Kasyno 21 sierpnia 2019

Maciej Kasprzak: Zależy nam na tym, żeby ten biznes był prowadzony w sposób odpowiedzialny

Na konferencji Totalizatora Sportowego porozmawialiśmy z Maciejem Kasparzakiem na temat odpowiedzialnej gry i ochronie gracza.

Jak dokładnie wygląda proces bezpiecznej gry w Total Casico?

Podstawową kwestią jest sam proces założenia konta. Przede wszystkim żeby u nas zagrać, trzeba się zarejestrować i zweryfikować konto. Pierwszym elementem, że podchodzimy do tego tematu restrykcyjnie jest fakt, iż nie mamy konta tymczasowego. Grać za pieniądze mogą jedynie osoby powyżej 18 roku życia.

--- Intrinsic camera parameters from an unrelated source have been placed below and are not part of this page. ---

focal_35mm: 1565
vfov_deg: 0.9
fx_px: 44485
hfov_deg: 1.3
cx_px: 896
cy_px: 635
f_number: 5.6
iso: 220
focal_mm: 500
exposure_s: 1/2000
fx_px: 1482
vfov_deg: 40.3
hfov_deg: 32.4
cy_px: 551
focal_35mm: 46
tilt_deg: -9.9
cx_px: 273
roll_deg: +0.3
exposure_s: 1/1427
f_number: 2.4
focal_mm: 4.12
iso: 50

Co ważne funkcjonuje u nas mechanizm tzw. samowykluczenia, który jest wykorzystywany przez klientów. Każdy kto uważa, że powinien zrobić sobie przerwę – krótszą bądź dłuższą – ma taką możliwość. Jeśli klient chce, żebyśmy mu w tym pomogli, jesteśmy do dyspozycji. Wystarczy zadzwonić do call center i powiedzieć, że wystąpił problem.

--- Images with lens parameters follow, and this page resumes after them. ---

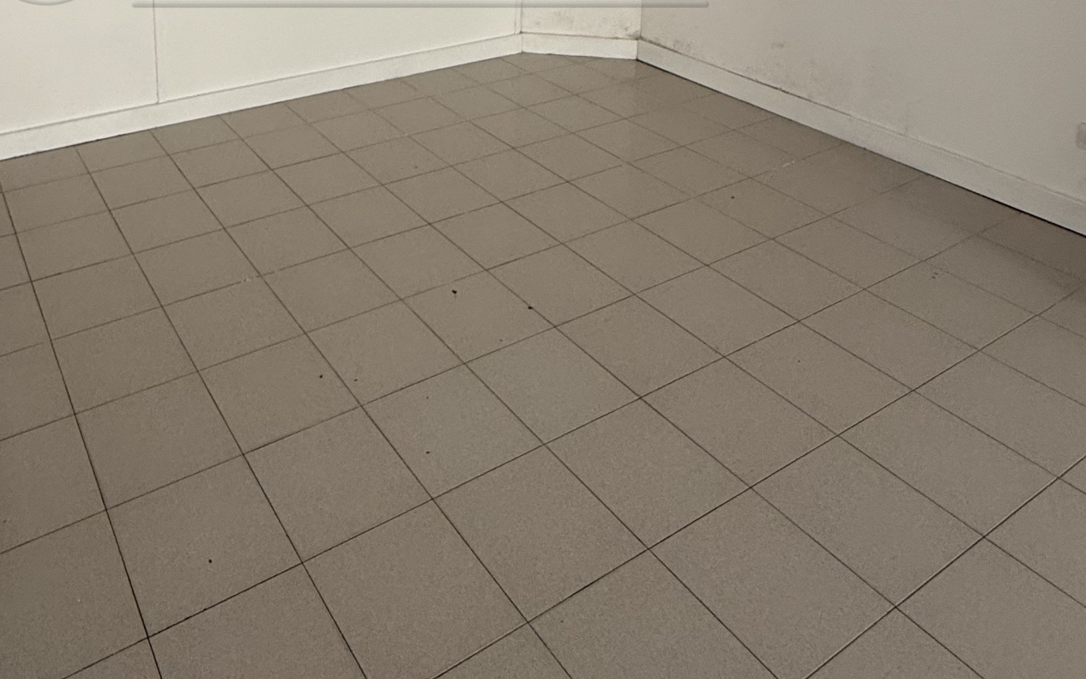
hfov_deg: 61.1
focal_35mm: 30
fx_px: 888
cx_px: 346
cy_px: -64
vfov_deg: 35.8
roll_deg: -0.4
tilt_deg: -9.9
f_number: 2.2
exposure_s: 1/99
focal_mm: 2.22
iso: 125
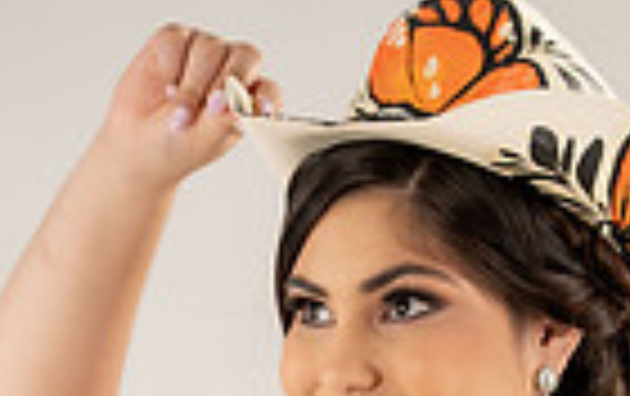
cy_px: 922
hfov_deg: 9.6
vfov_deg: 5.8
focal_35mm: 219
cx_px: 418
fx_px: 3766
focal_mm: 67
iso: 250
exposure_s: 1/320
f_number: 2.8
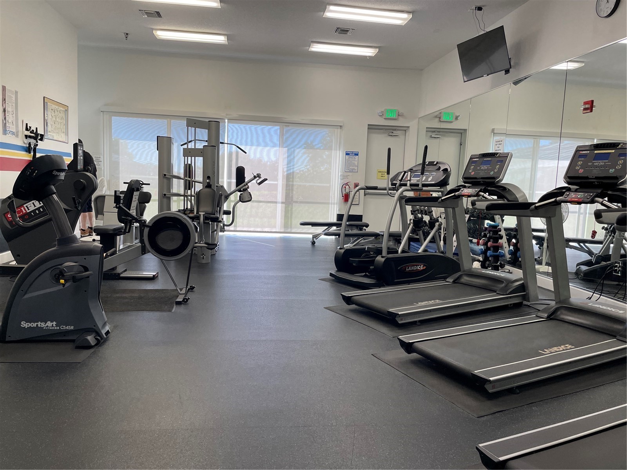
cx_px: 314
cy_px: 235
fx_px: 471
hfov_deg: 67.3
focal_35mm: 26
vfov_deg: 53.1
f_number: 1.6
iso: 80
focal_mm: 4.2
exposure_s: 1/120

Oczywiście pracujemy również ze specjalistami nad rozwojem polityki odpowiedzialnego biznesu. Jesteśmy firmą państwową i zysk nie jest dla nas najważniejszym celem. Zależy nam na tym, żeby ten biznes był prowadzony w sposób odpowiedzialny. Nie chcemy, by klient, który ma problem, był pozostawiony sam sobie. Nie chcemy robić tak, że zamykamy graczowi konto i zapominamy o nim. Liczę na to, że w niedalekiej przyszłości uda nam się wraz z partnerami wypracować system odpowiedniego postępowania z graczem.

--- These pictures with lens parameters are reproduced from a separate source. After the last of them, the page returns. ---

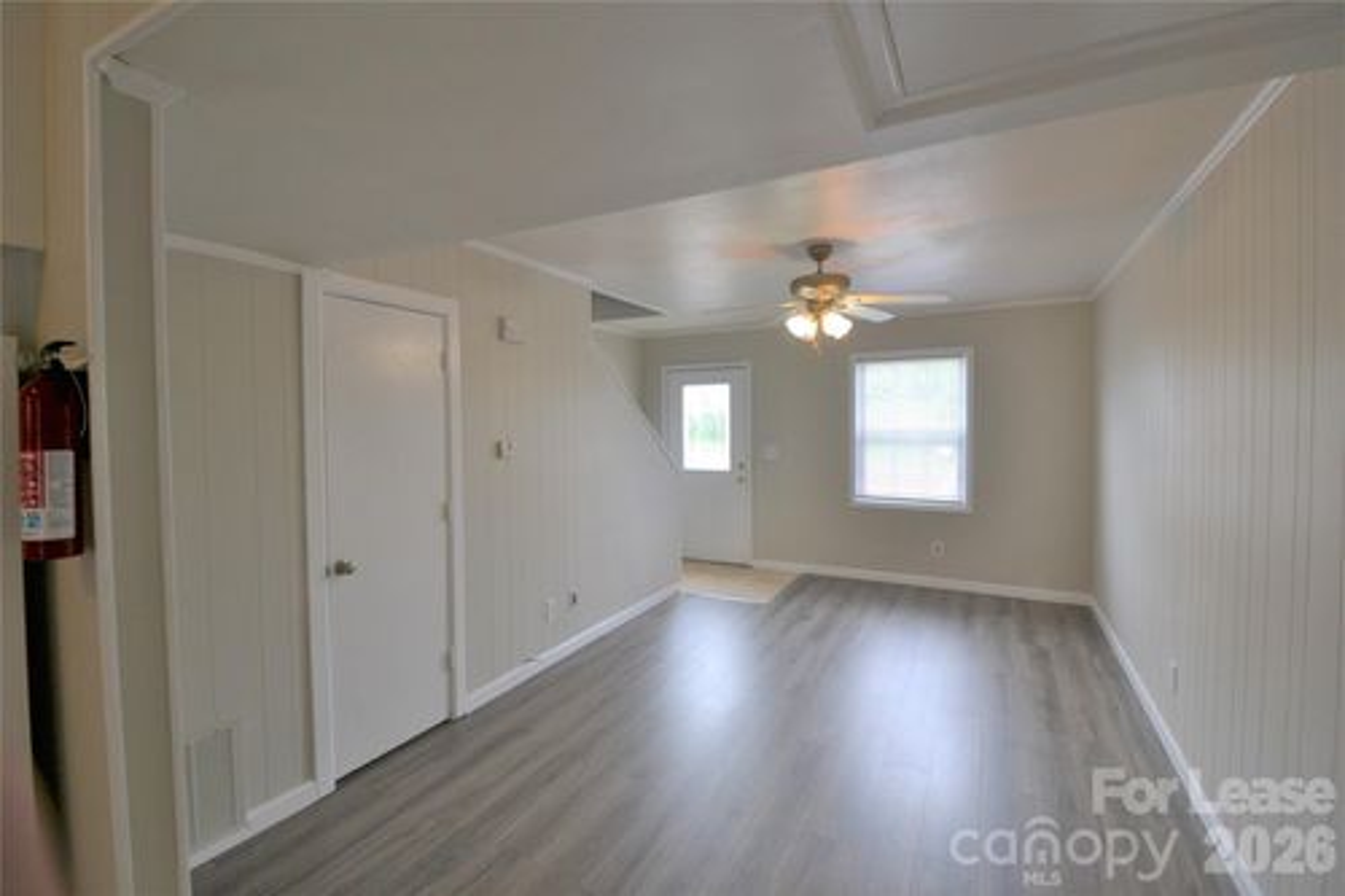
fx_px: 560
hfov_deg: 100.4
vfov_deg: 77.3
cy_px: 448
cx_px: 672
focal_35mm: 15
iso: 400
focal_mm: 10
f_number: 5
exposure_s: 1/100
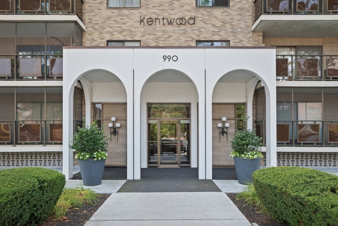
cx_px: 169
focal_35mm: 27
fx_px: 254
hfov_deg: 67.4
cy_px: 113
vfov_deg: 47.9
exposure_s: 1/640
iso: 400
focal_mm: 18
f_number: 4.5
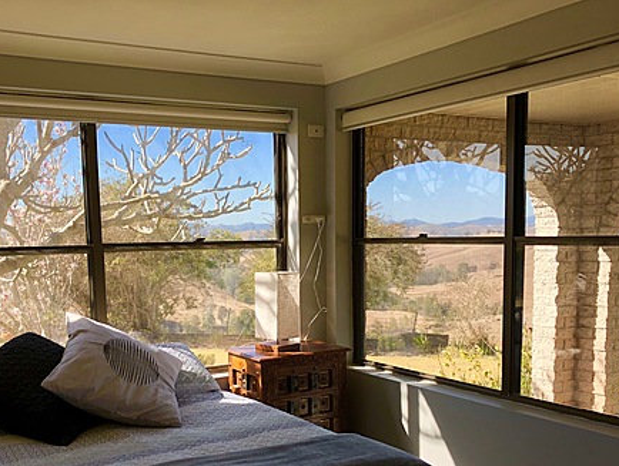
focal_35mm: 40
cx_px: 255
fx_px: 716
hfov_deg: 46.5
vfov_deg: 35.5
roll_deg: +2.0
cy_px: 331
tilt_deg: -7.8
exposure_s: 1/363
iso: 20
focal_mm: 3.99
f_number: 1.8
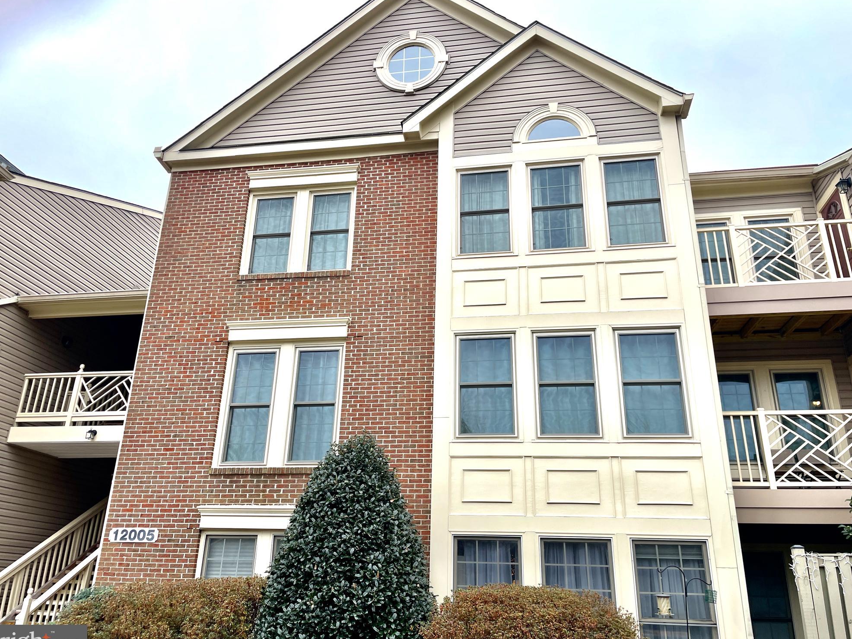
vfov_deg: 51.3
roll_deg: -2.2
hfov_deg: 65.3
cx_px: 422
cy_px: 328
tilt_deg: +22.1
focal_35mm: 27
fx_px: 665
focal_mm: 4.2
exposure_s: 1/496
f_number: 1.6
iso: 32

Zapytałem o to nie bez przyczyny, ponieważ w przeciwieństwie do wielu krajów europejskich, bukmacherzy w Polsce nie mają możliwości oferowania kasyna online. Totalizator Sportowy ma monopol na kasyno, a argument o odpowiedzialnej grze często jest w tej kwestii poruszany. Jednak jak widać dosyć restrykcyjnie tego przestrzegacie i staracie się udoskonalać pod tym kątem.

Szczerze mówiąc, jeśli chodzi argumenty o odpowiedzialnej grze, to trudno mi oceniać, jak bukmacherzy działają na tym polu. Z tego co jednak wiem – firmy bukmacherskie także działają bardzo poprawnie w tym aspekcie. Wydaje mi się, że odpowiedzialność branży – niezależnie od regulacji prawnych – sprowadza się do tego, żeby na rynku regulowanym nie próbować uzyskać nadmiernych korzyści kosztem człowieka. Wydaje mi się, że podążamy z europejskimi trendami w tym temacie. Patrząc na ograniczenia reklamy, jakie pojawiają się we Włoszech, ograniczenia stawek w Wielkiej Brytanii, czy na dyskusję w krajach skandynawskich, wszyscy doszli do wniosku, że całkowite uwolnienie rynku na dłuższą metę nie jest dobrym rozwiązaniem. Myślę, że zarówno branża bukmacherska, jak i my, czujemy wagę odpowiedzialności, jaka na nas spoczywa.